» **TEXTE À ANALYSER**:
========

Carmel de Saint-Maur – Monseigneur Jacques Gaillot
Sagesse 7,7-14 ; Psaume 83 ; Romains
8,14-17.26-27 ; Jean 4,5-15
« Si tu savais le
don de Dieu… » (Jean 4,10)
C’est une parole qui nous est adressée en ce lieu, en ce
jour, à chacun et à chacune. Thérèse a découvert que ce don de Dieu, c’était un
trésor caché au fond de son âme, et que ce trésor caché, c’était la présence de
Jésus qui vient faire sa demeure en nous : « Demeurez en moi comme moi je demeure en vous » (Jean
15,4) - demeure de Jésus au centre de l’âme.
Thérèse a lu les confessions de Saint Augustin, avec
passion ; elle les a lues six fois, et il y a certains chapitres où elle
disait : « Mais ce Saint Augustin, il parle de moi, il s’agit de moi,
de mes recherches, de ce que je vis. » - et elle s’étonnait que ce
livre corresponde à ce qu’elle vivait. Et il y avait en particulier ces paroles
inoubliables de Saint Augustin qui s’adresse à Dieu en disant :
« Seigneur, tu étais au-dedans de moi et moi je me tenais au-dehors ;
tu étais au plus intime de moi-même et moi je me tenais à l’extérieur. »
La conversion de Saint Augustin, c’était de passer du dehors
au-dedans, et enfin permettre à Augustin de découvrir ce qu’il portait en
lui ; de faire ce pèlerinage intérieur en lui-même, et en rentrant en
lui-même, il a découvert cette présence que Dieu y faisait. Dieu était présent
à lui et il était présent à lui-même.

========

» **CONSIGNES DE TRAVAIL**:
1. D'après l'homélie, pourquoi Thérèse disait-elle de saint Augustin : « il parle de moi » ? Répondez en une à trois phrases.
2. Relevez toutes les références bibliques des lectures indiquées en tête de l'homélie.
3. Poursuivez l'homélie sur le don de Dieu à partir de sa dernière phrase.

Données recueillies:
========

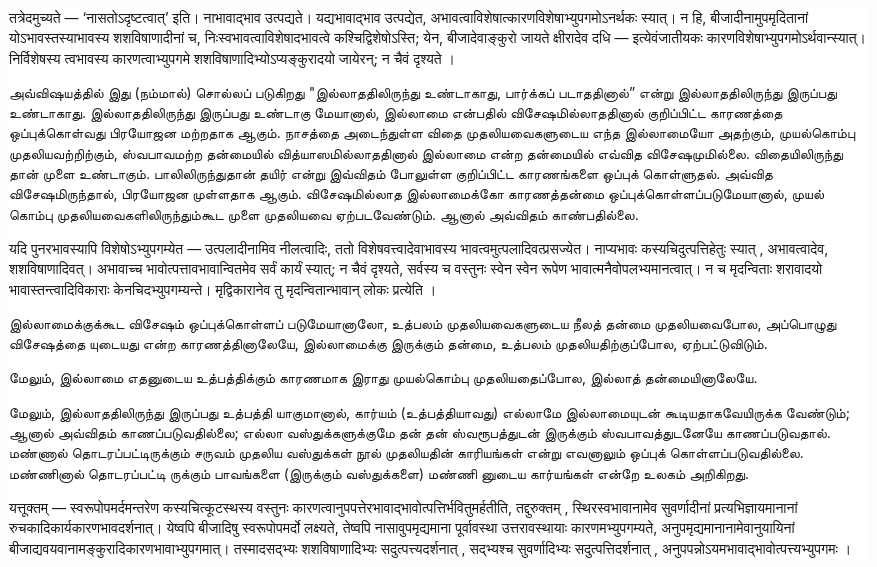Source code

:तत्रेदमुच्यते — ‘नासतोऽदृष्टत्वात्’ इति। नाभावाद्भाव उत्पद्यते।
यद्यभावाद्भाव उत्पद्येत, अभावत्वाविशेषात्कारणविशेषाभ्युपगमोऽनर्थकः
स्यात्। न हि, बीजादीनामुपमृदितानां योऽभावस्तस्याभावस्य शशविषाणादीनां च,
निःस्वभावत्वाविशेषादभावत्वे कश्चिद्विशेषोऽस्ति; येन, बीजादेवाङ्कुरो
जायते क्षीरादेव दधि — इत्येवंजातीयकः कारणविशेषाभ्युपगमोऽर्थवान्स्यात्।
निर्विशेषस्य त्वभावस्य कारणत्वाभ्युपगमे शशविषाणादिभ्योऽप्यङ्कुरादयो
जायेरन्; न चैवं दृश्यते ।

அவ்விஷயத்தில் இது (நம்மால்) சொல்லப் படுகிறது "இல்லாததிலிருந்து
உண்டாகாது, பார்க்கப் படாததினால்” என்று இல்லாததிலிருந்து இருப்பது
உண்டாகாது. இல்லாததிலிருந்து இருப்பது உண்டாகு மேயானால், இல்லாமை என்பதில்
விசேஷமில்லாததினால் குறிப்பிட்ட காரணத்தை ஒப்புக்கொள்வது பிரயோஜன மற்றதாக
ஆகும். நாசத்தை அடைந்துள்ள விதை முதலியவைகளுடைய எந்த இல்லாமையோ அதற்கும்,
முயல்கொம்பு முதலியவற்றிற்கும், ஸ்வபாவமற்ற தன்மையில் வித்யாஸமில்லாததினால்
இல்லாமை என்ற தன்மையில் எவ்வித விசேஷமுமில்லை. விதையிலிருந்து தான் முளை
உண்டாகும். பாலிலிருந்துதான் தயிர் என்று இவ்விதம் போலுள்ள குறிப்பிட்ட
காரணங்களை ஒப்புக் கொள்ளுதல். அவ்வித விசேஷமிருந்தால், பிரயோஜன முள்ளதாக
ஆகும். விசேஷமில்லாத இல்லாமைக்கோ காரணத்தன்மை ஒப்புக்கொள்ளப்படுமேயானால்,
முயல் கொம்பு முதலியவைகளிலிருந்தும்கூட முளை முதலியவை ஏற்படவேண்டும். ஆனால்
அவ்விதம் காண்பதில்லை.

यदि पुनरभावस्यापि विशेषोऽभ्युपगम्येत — उत्पलादीनामिव नीलत्वादिः, ततो
विशेषवत्त्वादेवाभावस्य भावत्वमुत्पलादिवत्प्रसज्येत। नाप्यभावः
कस्यचिदुत्पत्तिहेतुः स्यात् , अभावत्वादेव, शशविषाणादिवत्। अभावाच्च
भावोत्पत्तावभावान्वितमेव सर्वं कार्यं स्यात्; न चैवं दृश्यते, सर्वस्य च
वस्तुनः स्वेन स्वेन रूपेण भावात्मनैवोपलभ्यमानत्वात्। न च मृदन्विताः
शरावादयो भावास्तन्त्वादिविकाराः केनचिदभ्युपगम्यन्ते। मृद्विकारानेव तु
मृदन्वितान्भावान् लोकः प्रत्येति ।

இல்லாமைக்குக்கூட விசேஷம் ஒப்புக்கொள்ளப் படுமேயானாலோ, உத்பலம்
முதலியவைகளுடைய நீலத் தன்மை முதலியவைபோல, அப்பொழுது விசேஷத்தை யுடையது என்ற
காரணத்தினாலேயே, இல்லாமைக்கு இருக்கும் தன்மை, உத்பலம் முதலியதிற்குப்போல,
ஏற்பட்டுவிடும்.

மேலும், இல்லாமை எதனுடைய உத்பத்திக்கும் காரணமாக இராது முயல்கொம்பு
முதலியதைப்போல, இல்லாத் தன்மையினாலேயே.

மேலும், இல்லாததிலிருந்து இருப்பது உத்பத்தி யாகுமானால், கார்யம்
(உத்பத்தியாவது) எல்லாமே இல்லாமையுடன் கூடியதாகவேயிருக்க வேண்டும்; ஆனால்
அவ்விதம் காணப்படுவதில்லை; எல்லா வஸ்துக்களுக்குமே தன் தன் ஸ்வரூபத்துடன்
இருக்கும் ஸ்வபாவத்துடனேயே காணப்படுவதால். மண்ணால் தொடரப்பட்டிருக்கும்
சருவம் முதலிய வஸ்துக்கள் நூல் முதலியதின் காரியங்கள் என்று எவனாலும்
ஒப்புக் கொள்ளப்படுவதில்லை. மண்ணினால் தொடரப்பட்டி ருக்கும் பாவங்களை
(இருக்கும் வஸ்துக்களை) மண்ணி னுடைய கார்யங்கள் என்றே உலகம் அறிகிறது.

यत्तूक्तम् — स्वरूपोपमर्दमन्तरेण कस्यचित्कूटस्थस्य वस्तुनः
कारणत्वानुपपत्तेरभावाद्भावोत्पत्तिर्भवितुमर्हतीति, तद्दुरुक्तम् ,
स्थिरस्वभावानामेव सुवर्णादीनां प्रत्यभिज्ञायमानानां
रुचकादिकार्यकारणभावदर्शनात्। येष्वपि बीजादिषु स्वरूपोपमर्दो लक्ष्यते,
तेष्वपि नासावुपमृद्यमाना पूर्वावस्था उत्तरावस्थायाः कारणमभ्युपगम्यते,
अनुपमृद्यमानानामेवानुयायिनां बीजाद्यवयवानामङ्कुरादिकारणभावाभ्युपगमात्।
तस्मादसद्भ्यः शशविषाणादिभ्यः सदुत्पत्त्यदर्शनात् , सद्भ्यश्च
सुवर्णादिभ्यः सदुत्पत्तिदर्शनात् ,
अनुपपन्नोऽयमभावाद्भावोत्पत्त्यभ्युपगमः ।
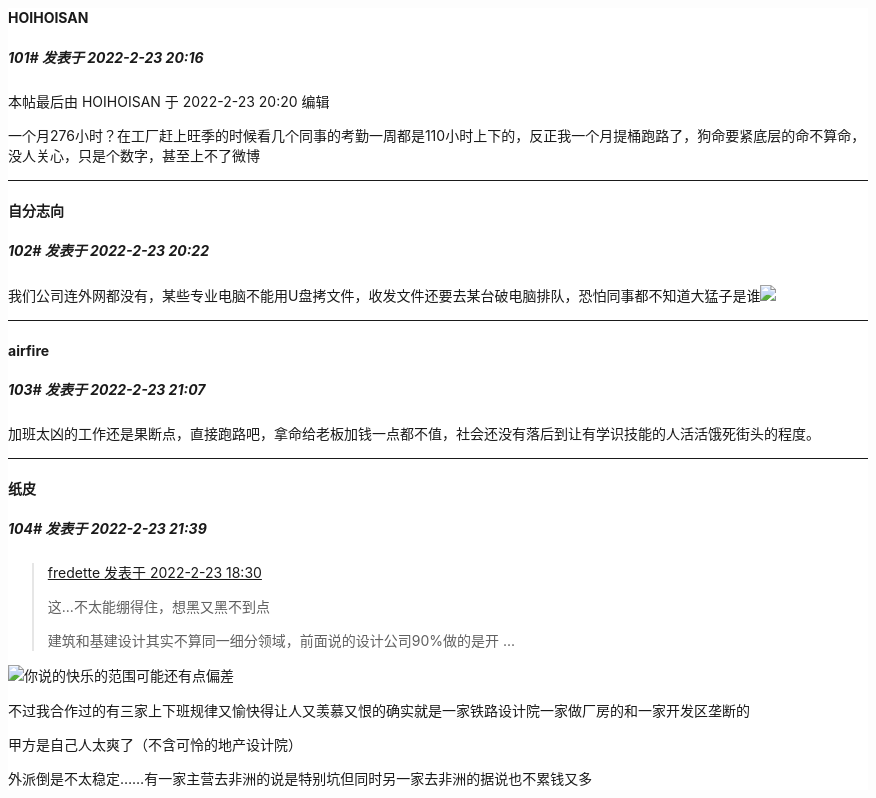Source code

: ####  HOIHOISAN  
##### 101#       发表于 2022-2-23 20:16

 本帖最后由 HOIHOISAN 于 2022-2-23 20:20 编辑 

一个月276小时？在工厂赶上旺季的时候看几个同事的考勤一周都是110小时上下的，反正我一个月提桶跑路了，狗命要紧底层的命不算命，没人关心，只是个数字，甚至上不了微博

*****

####  自分志向  
##### 102#       发表于 2022-2-23 20:22

我们公司连外网都没有，某些专业电脑不能用U盘拷文件，收发文件还要去某台破电脑排队，恐怕同事都不知道大猛子是谁<img src="https://static.saraba1st.com/image/smiley/face2017/067.png" referrerpolicy="no-referrer">



*****

####  airfire  
##### 103#       发表于 2022-2-23 21:07

加班太凶的工作还是果断点，直接跑路吧，拿命给老板加钱一点都不值，社会还没有落后到让有学识技能的人活活饿死街头的程度。



*****

####  纸皮  
##### 104#       发表于 2022-2-23 21:39

<blockquote><a href="httphttps://bbs.saraba1st.com/2b/forum.php?mod=redirect&amp;goto=findpost&amp;pid=54806592&amp;ptid=2054169" target="_blank">fredette 发表于 2022-2-23 18:30</a>

这...不太能绷得住，想黑又黑不到点

建筑和基建设计其实不算同一细分领域，前面说的设计公司90%做的是开 ...</blockquote>
<img src="https://static.saraba1st.com/image/smiley/face2017/067.png" referrerpolicy="no-referrer">你说的快乐的范围可能还有点偏差

不过我合作过的有三家上下班规律又愉快得让人又羡慕又恨的确实就是一家铁路设计院一家做厂房的和一家开发区垄断的

甲方是自己人太爽了（不含可怜的地产设计院）

外派倒是不太稳定……有一家主营去非洲的说是特别坑但同时另一家去非洲的据说也不累钱又多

========

» **RÉPONSES PAR CONSIGNE**:
1. Thérèse disait que saint Augustin parlait d'elle parce que certains chapitres des Confessions traitaient de ses propres recherches et de ce qu'elle vivait. Elle s'étonnait que ce livre corresponde à son expérience.

2.
- Sagesse 7,7-14
- Psaume 83
- Romains 8,14-17.26-27
- Jean 4,5-15

3.
Thérèse d’Avila, dans le château de l’âme (Le château intérieur), dont elle
disait : « C’est un diamant. » - a parlé de cette pièce centrale
du château, qui était le centre de l’âme, et où Dieu l’a introduite. Et elle a
fait cette découverte à un siècle où tout commençait à bouger : Luther
faisait trembler l’Eglise par ses interventions, et puis les scientifiques
aussi, comme Copernic, qui a osé affirmer que la terre n’était pas le centre de
l’univers, et que la terre tournait modestement autour du soleil, et que Dieu
n’était pas cette clé de voûte d’un ordre immuable de l’univers, car tout bougeait.
Et toutes les certitudes s’écroulaient. Et Thérèse découvrait que, au centre de
l’âme, il y avait le Christ, le roi de l’univers, et que celui qui vivait avec
le Christ au centre de son âme, il était devenu le centre de l’univers.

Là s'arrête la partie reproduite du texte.